I walked into the Granoff Martinos Auditorium amid a clamor of tuning instruments and buzz of conversation over blocking and cues. The orchestra prepared in their cluster at stage right and two students were at the center mic executing and then tweaking a dramatic moment between their characters Eponine and Marius. Marius (Jesse Weil ’16) embraced Eponine (Emily Kassie ’14) from behind but then Emily halted. She moved Jesse’s hand above or below its original placement. They embraced again. Everyone else, all dressed in black and some white, was scattered about the stage anticipating a full design rehearsal before the real performance begins TONIGHT and runs through Thursday.
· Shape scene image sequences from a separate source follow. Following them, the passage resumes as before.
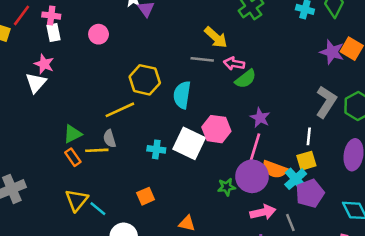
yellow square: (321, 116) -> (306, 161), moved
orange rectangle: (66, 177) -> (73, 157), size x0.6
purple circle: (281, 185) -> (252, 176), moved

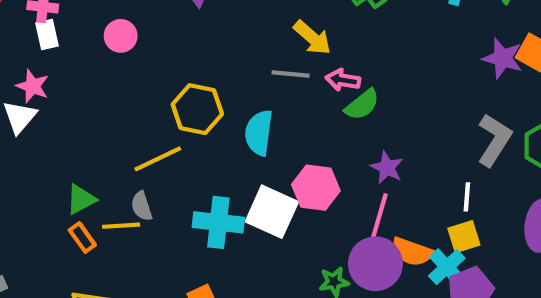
cyan cross: (156, 149) -> (218, 222), size x1.6

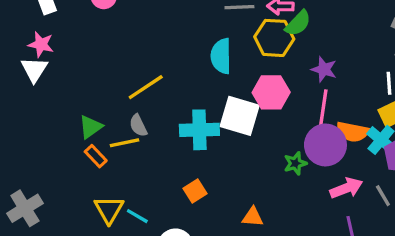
yellow hexagon: (197, 109) -> (274, 38), moved

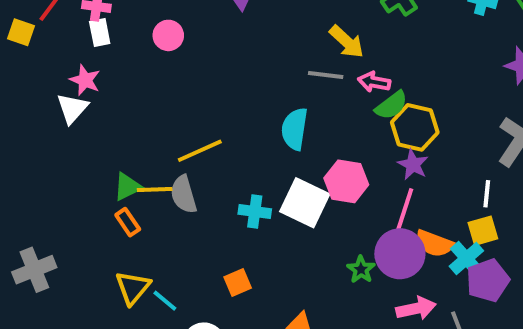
yellow hexagon: (274, 38) -> (415, 127), moved
gray semicircle: (138, 125) -> (184, 194), size x1.4
cyan cross: (199, 130) -> (255, 211), size x0.7
yellow line: (124, 143) -> (155, 189), moved
green star: (295, 163) -> (361, 269), turned -30

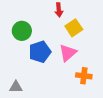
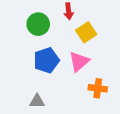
green circle: (22, 31) -> (38, 24), moved
gray triangle: (16, 87) -> (37, 101), moved

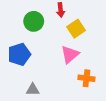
blue pentagon: (46, 60) -> (19, 54), moved

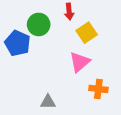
blue pentagon: (19, 54) -> (18, 43), moved, turned -30
gray triangle: (33, 90) -> (48, 102), moved

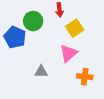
gray triangle: (48, 102) -> (41, 72), moved

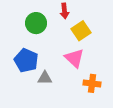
blue pentagon: (15, 37) -> (26, 60), moved
pink triangle: (69, 53) -> (74, 58), turned -36

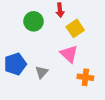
blue pentagon: (26, 60) -> (15, 64), moved, turned 30
gray triangle: (45, 78) -> (42, 72), turned -48

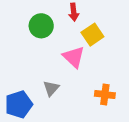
pink triangle: (69, 54) -> (74, 57), moved
blue pentagon: (15, 64) -> (19, 104), moved

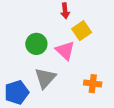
green circle: (41, 26) -> (36, 44), moved
gray triangle: (51, 88) -> (45, 78), size x1.5

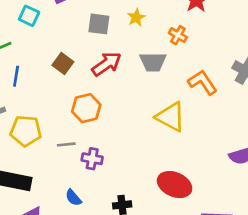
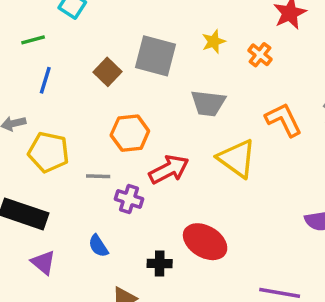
yellow star: (136, 17) -> (214, 42), moved
gray square: (99, 24) -> (155, 56), moved, size x1.4
gray trapezoid: (153, 62) -> (208, 103), moved
red arrow: (107, 64) -> (169, 169), moved
red ellipse: (175, 185) -> (205, 242), moved

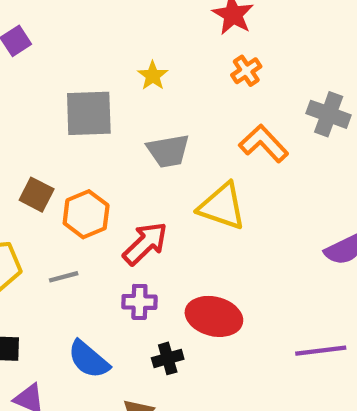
orange cross: (260, 55) -> (246, 71), moved, turned 35
brown square: (108, 72) -> (37, 195), moved
purple cross: (129, 199) -> (139, 302), moved
blue semicircle: (98, 246) -> (89, 359), size x1.5

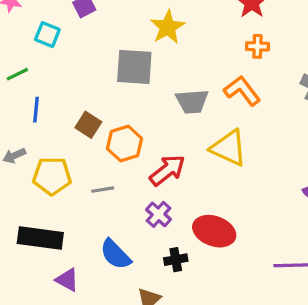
orange cross: (246, 71) -> (257, 46), turned 30
yellow star: (153, 76) -> (168, 27), moved, size x1.5
orange L-shape: (264, 144) -> (242, 91), moved
purple cross: (139, 302) -> (159, 214), turned 35

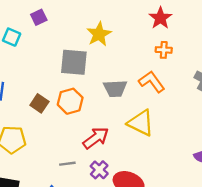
orange hexagon: (125, 144) -> (70, 101), moved
gray line: (103, 190) -> (67, 164), moved
purple cross: (159, 214) -> (99, 170), moved

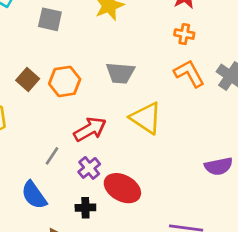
gray square: (74, 62) -> (50, 19), moved, size x0.7
orange L-shape: (152, 82) -> (189, 73), moved
gray line: (67, 164) -> (52, 156), turned -56

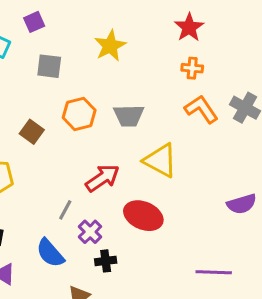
orange hexagon: (65, 81) -> (79, 114), moved
purple cross: (89, 168) -> (90, 232), moved
red ellipse: (122, 188) -> (143, 216), moved

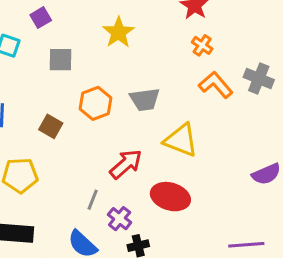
orange cross: (192, 68) -> (202, 45), turned 36

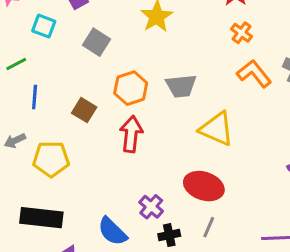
gray square: (61, 60) -> (96, 42), turned 30
red arrow: (126, 164) -> (131, 134), moved, turned -44
gray line: (93, 200) -> (209, 227), moved

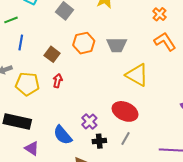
red arrow: (131, 134) -> (58, 81), moved, size x0.6

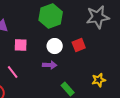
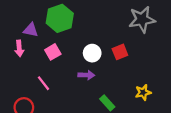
green hexagon: (51, 16) -> (60, 18), moved
pink square: (21, 45) -> (53, 52), turned -32

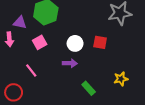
red square: (120, 52) -> (100, 42), turned 32

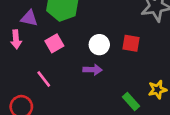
green rectangle: (89, 88) -> (131, 101), moved

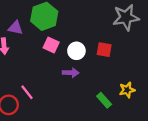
pink square: (54, 43) -> (51, 45), moved, turned -35
pink line: (44, 79) -> (27, 92), moved

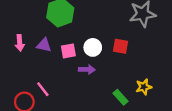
purple triangle: (15, 28) -> (44, 45), moved
pink square: (51, 45) -> (68, 51), moved, turned -35

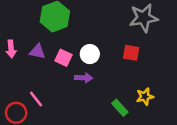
red square: (121, 46) -> (131, 53), moved
pink square: (68, 51) -> (64, 58), turned 35

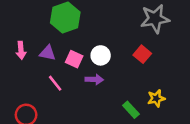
red square: (131, 53) -> (142, 54), turned 30
pink line: (36, 99) -> (55, 83), moved

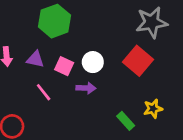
red square: (142, 54) -> (138, 61), size x1.5

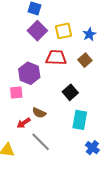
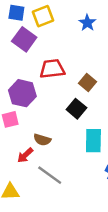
yellow square: (63, 31) -> (43, 16), moved
blue star: (89, 34) -> (87, 23), moved
brown square: (85, 60) -> (87, 83), moved

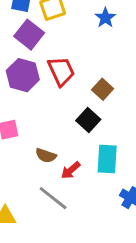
red trapezoid: (52, 69) -> (61, 71), turned 70
purple hexagon: (22, 93) -> (23, 75), moved
red arrow: (25, 155) -> (71, 170), moved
What may seem like a needless intricacy — a hand two inches above the waist and one inch over — is central to “Les Misérables: In Text and Production,” a Group Independent Study Project (GISP) focused on the text and performance of the renowned drama. Les Misérables in Concert is essentially the presentation of the students’ various “findings” from their research.
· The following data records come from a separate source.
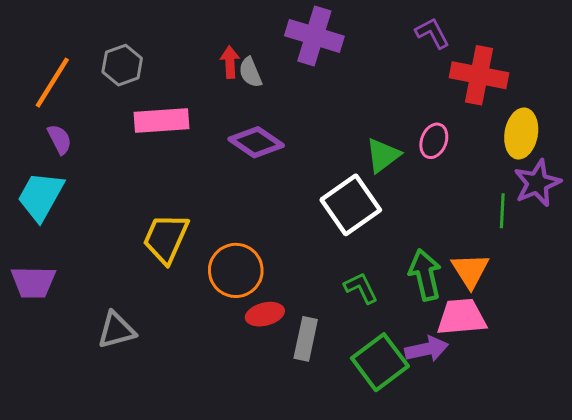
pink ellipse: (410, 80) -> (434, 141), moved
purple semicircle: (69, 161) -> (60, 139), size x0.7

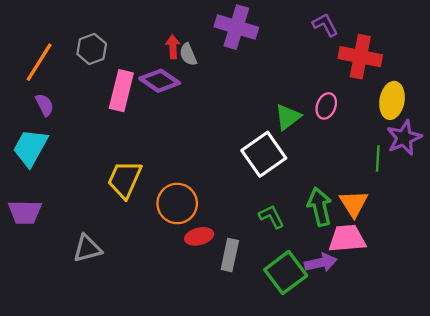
pink rectangle: (161, 120) -> (121, 91), turned -72
purple diamond: (256, 142) -> (160, 81), moved

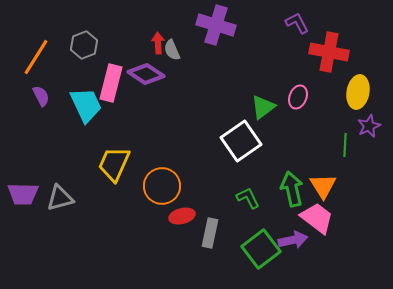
purple star: (404, 138) -> (369, 126), size x0.7
cyan trapezoid: (30, 148) -> (86, 105), moved, turned 126
pink trapezoid: (347, 239) -> (317, 218), turned 42
gray triangle: (87, 248) -> (60, 198), moved

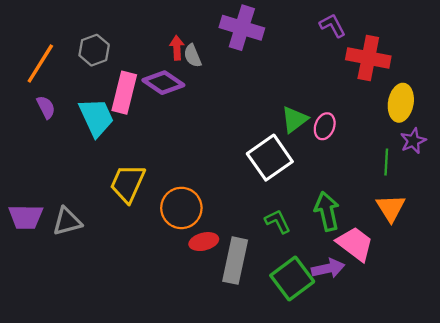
pink ellipse: (298, 97) -> (325, 126), moved
orange triangle: (323, 186) -> (391, 208), moved
gray rectangle: (210, 233) -> (235, 261), size x1.4

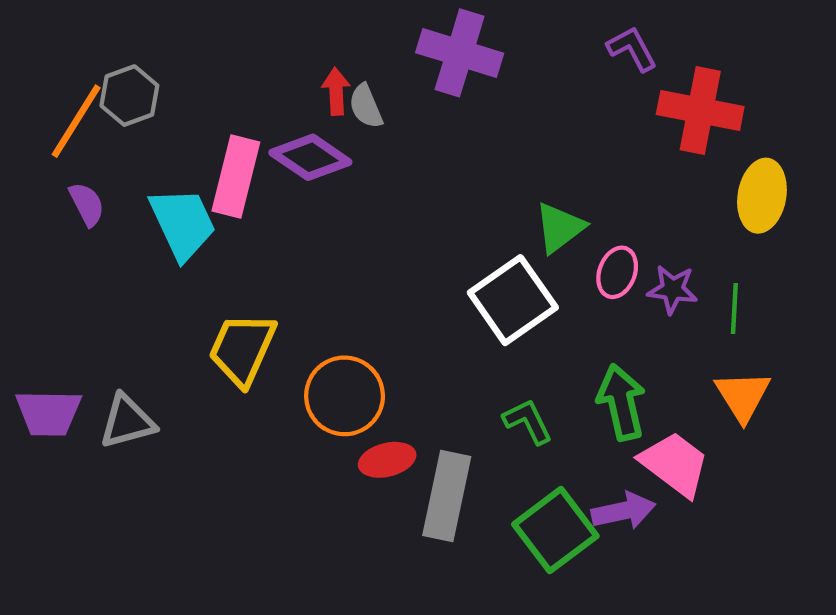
gray hexagon: (94, 50) -> (129, 96), moved
pink ellipse: (325, 126) -> (617, 272), moved
purple star: (413, 141) -> (673, 289), moved, turned 30

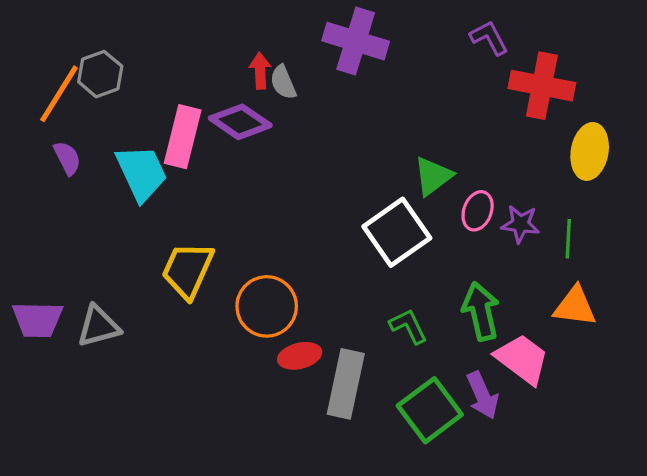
orange triangle: (743, 396) -> (575, 306), turned -51
purple arrow: (624, 511) -> (483, 395), turned 78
The singers are diverse, but all so talented, and their performances fuse beautifully with the orchestral music directed by Alex Sogo ’15. The musicians seem to watch the performers and listen to them, as opposed to having the students keep in time with their playing. The students also animate a minimalist set of microphones, chairs, and wires running across the hardwood lecture floor turned stage. With barely any props, and with a couple newsboy caps and a long coat on inspector Javert (Michael Gale ’14/Harrison Chad ’14) as costumes, the students’ emotive expressions and chemistry with one another transform the bare space, all due in large part to Marissa Bergman’s ’14 direction.
Perhaps one thing the students discovered is that the strength of the characters’ backstories and interactions and the exposure of their inner crises drive the play. The students present the essence of Victor Hugo’s timeless story. I’ve seen Les Misérables performed on professional stages, and I’m sure many of the audience members going this week (and those reading this!) have, and I assure you Les Misérables in Concert is just as good or better. I’m not always one for minimalist sets, but perhaps that’s because I hadn’t been convinced by performers on sparse stages.
Confession: I got a little teary-eyed during Jordan Schulz’s ’16 (as Fantine) “I Dreamed a Dream” and I’ve heard this song countless times. I also got a little too invested in Javert and Jean Valjean’s (Joe Van Wye ’15) mini brawl.
So go and view the concert this week!! Tickets are $5, and the show starts at 8 p.m. each day. Since it’s already sold out online, however, maybe we should all just revolt against ticketing absolutism (I had to). Enjoy!
Update: Though tickets are indeed sold out online, half of the tickets are available at the door and are still up for grabs! Go get them!